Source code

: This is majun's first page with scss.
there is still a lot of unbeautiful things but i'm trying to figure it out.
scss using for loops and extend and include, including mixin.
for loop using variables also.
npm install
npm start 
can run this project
====================
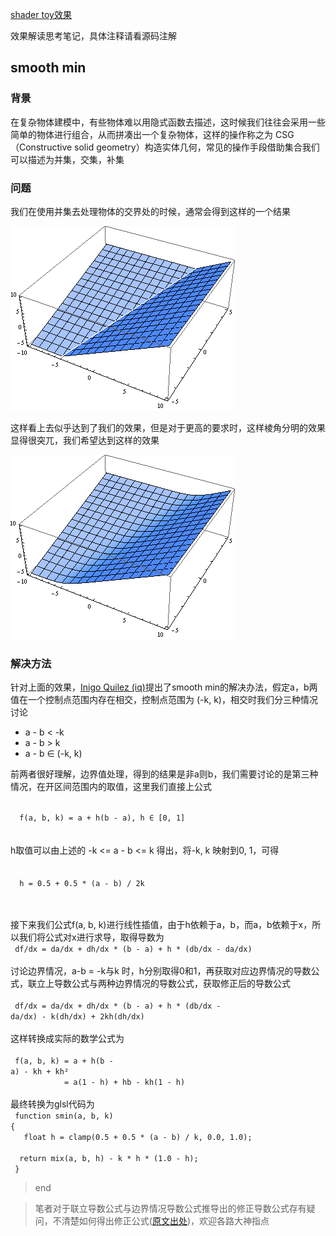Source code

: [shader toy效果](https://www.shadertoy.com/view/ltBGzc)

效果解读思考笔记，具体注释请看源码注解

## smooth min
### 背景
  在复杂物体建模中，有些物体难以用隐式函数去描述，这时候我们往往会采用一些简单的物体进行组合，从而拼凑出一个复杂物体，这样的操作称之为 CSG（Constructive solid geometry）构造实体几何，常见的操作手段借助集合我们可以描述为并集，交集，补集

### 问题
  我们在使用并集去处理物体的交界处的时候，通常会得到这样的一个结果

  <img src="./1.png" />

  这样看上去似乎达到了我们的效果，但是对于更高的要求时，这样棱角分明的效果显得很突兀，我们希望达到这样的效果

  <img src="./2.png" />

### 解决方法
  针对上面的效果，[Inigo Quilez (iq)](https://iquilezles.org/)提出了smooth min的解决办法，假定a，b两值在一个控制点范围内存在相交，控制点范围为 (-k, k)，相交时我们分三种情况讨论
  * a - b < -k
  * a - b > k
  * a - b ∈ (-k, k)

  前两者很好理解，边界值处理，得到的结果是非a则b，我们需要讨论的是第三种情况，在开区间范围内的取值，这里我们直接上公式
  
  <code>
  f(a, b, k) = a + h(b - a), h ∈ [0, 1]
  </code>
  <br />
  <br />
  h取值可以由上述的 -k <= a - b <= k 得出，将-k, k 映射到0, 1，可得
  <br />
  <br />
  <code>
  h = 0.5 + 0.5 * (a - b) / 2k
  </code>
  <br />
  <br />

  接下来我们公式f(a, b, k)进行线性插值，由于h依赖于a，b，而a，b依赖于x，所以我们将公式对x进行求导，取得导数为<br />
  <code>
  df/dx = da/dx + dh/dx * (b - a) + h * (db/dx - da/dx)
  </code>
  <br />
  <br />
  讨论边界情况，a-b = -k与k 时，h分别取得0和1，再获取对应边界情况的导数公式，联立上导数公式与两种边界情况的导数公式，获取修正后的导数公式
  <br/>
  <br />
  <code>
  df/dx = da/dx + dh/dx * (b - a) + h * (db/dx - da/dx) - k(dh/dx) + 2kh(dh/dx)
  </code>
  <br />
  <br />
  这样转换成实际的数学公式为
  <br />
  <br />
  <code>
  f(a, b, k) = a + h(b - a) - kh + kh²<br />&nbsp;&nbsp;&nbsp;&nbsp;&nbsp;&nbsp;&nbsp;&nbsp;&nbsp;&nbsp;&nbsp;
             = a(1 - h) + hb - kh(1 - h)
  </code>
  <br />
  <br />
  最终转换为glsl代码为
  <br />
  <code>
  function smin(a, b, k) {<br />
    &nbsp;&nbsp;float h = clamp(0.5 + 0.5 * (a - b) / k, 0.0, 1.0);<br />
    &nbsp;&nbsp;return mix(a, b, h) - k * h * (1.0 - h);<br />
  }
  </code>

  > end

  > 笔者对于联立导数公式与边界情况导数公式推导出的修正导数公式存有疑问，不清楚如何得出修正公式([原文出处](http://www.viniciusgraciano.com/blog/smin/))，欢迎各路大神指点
====================
## What this task involves
Show each line of the entries above that contains the string "scss".

## Solution for this task
: This is majun's first page with scss.
scss using for loops and extend and include, including mixin.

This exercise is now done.